El 10 de mayo de 1997, unos soldados del Batallón «Miguel Antonio Caro», de la XIII Brigada, cuyo cuartel está situado cerca de la aldea de San Francisco, registraron ilegalmente la casa de Heladio Penagos Rojas. Posteriormente éste fue detenido y llevado a Bogotá, donde fue interrogado por miembros de la XX Brigada [la brigada de inteligencia del ejército, que desde entonces ha sido desmantelada tras las reiteradas denuncias de implicación en violaciones de derechos humanos y en actividades paramilitares]. Fue liberado sin cargos al cabo de tres días.

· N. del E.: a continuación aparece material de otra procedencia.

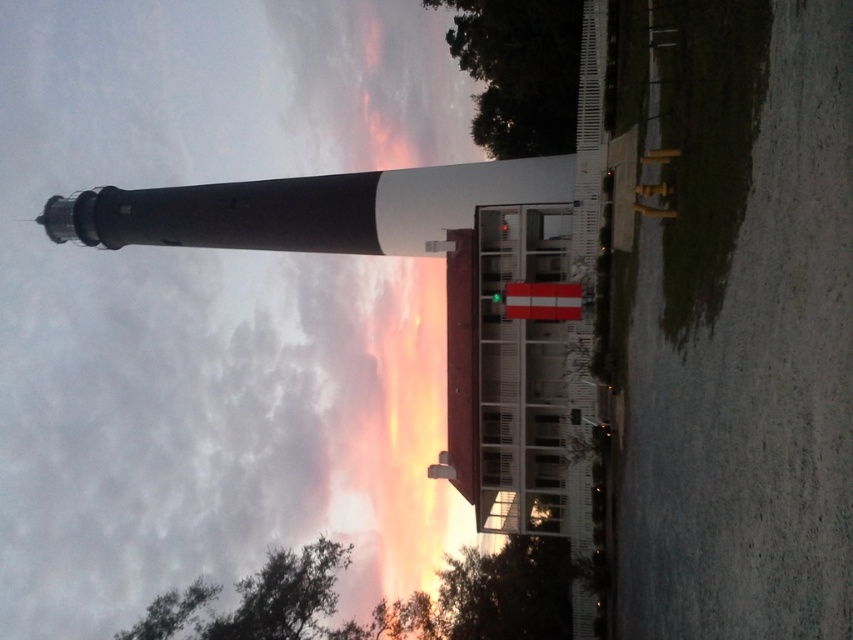
Question: Can you confirm if cloudy sky at upper center is positioned to the right of smooth black lighthouse at left?

Choices:
 (A) no
 (B) yes

Answer: (A)

Question: Which object appears farthest from the camera in this image?

Choices:
 (A) cloudy sky at upper center
 (B) smooth black lighthouse at left

Answer: (A)

Question: Does cloudy sky at upper center have a larger size compared to smooth black lighthouse at left?

Choices:
 (A) yes
 (B) no

Answer: (A)

Question: Which point is closer to the camera taking this photo?

Choices:
 (A) (314, 461)
 (B) (496, 192)

Answer: (B)

Question: Can you confirm if cloudy sky at upper center is positioned to the left of smooth black lighthouse at left?

Choices:
 (A) no
 (B) yes

Answer: (B)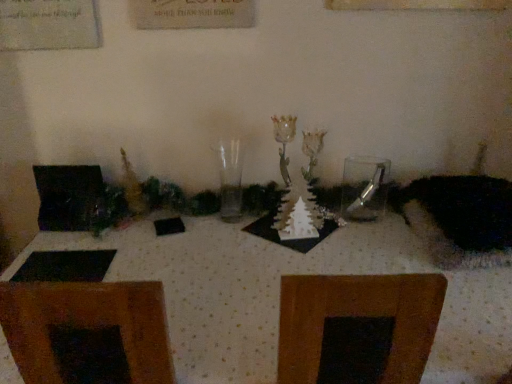
Find the location of a particular element. vacant space situated on the left part of transparent glass vase at center is located at coordinates (192, 214).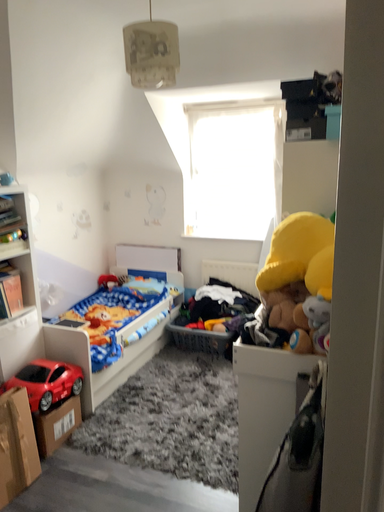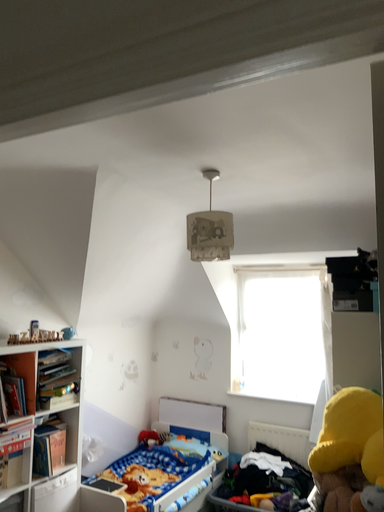
Question: Which way did the camera rotate in the video?

Choices:
 (A) rotated upward
 (B) rotated downward

Answer: (A)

Las organizaciones paramilitares han atacado en reiteradas ocasiones a los dirigentes comunitarios y a los activistas de izquierdas, a los que han hecho «desaparecer» o han ejecutado extrajudicialmente tras acusarlos de ser auxiliares o simpatizantes de la guerrilla. Quienes denuncian ataques paramilitares inminentes tienen mayores probabilidades de sufrir violaciones de derechos humanos a manos del ejército y de sus aliados paramilitares.

Los miembros de las fuerzas armadas y de seguridad de Colombia y sus aliados paramilitares siguen cometiendo graves violaciones de derechos humanos prácticamente con total impunidad. Durante los últimos cinco años, varios miles de civiles han muerto a manos de grupos paramilitares en todo el país. Aunque en 1989 el gobierno colombiano suspendió la base legal para la formación de organizaciones paramilitares y dio instrucciones a las fuerzas armadas para que combatieran a tales grupos y los desmantelaran, en muchas zonas del país estas fuerzas paramilitares siguen actuando con el apoyo de las fuerzas de seguridad. Las autoridades aún no han tomado ninguna medida efectiva para controlar las actividades de estos grupos ni para hacer que sus miembros respondan de las violaciones de derechos humanos graves y generalizadas que han cometido. Recientemente, el fiscal general de la Nación declaró que las fuerzas de seguridad aún no han ejecutado más de doscientas órdenes de detención pendientes contra presuntos miembros de grupos paramilitares.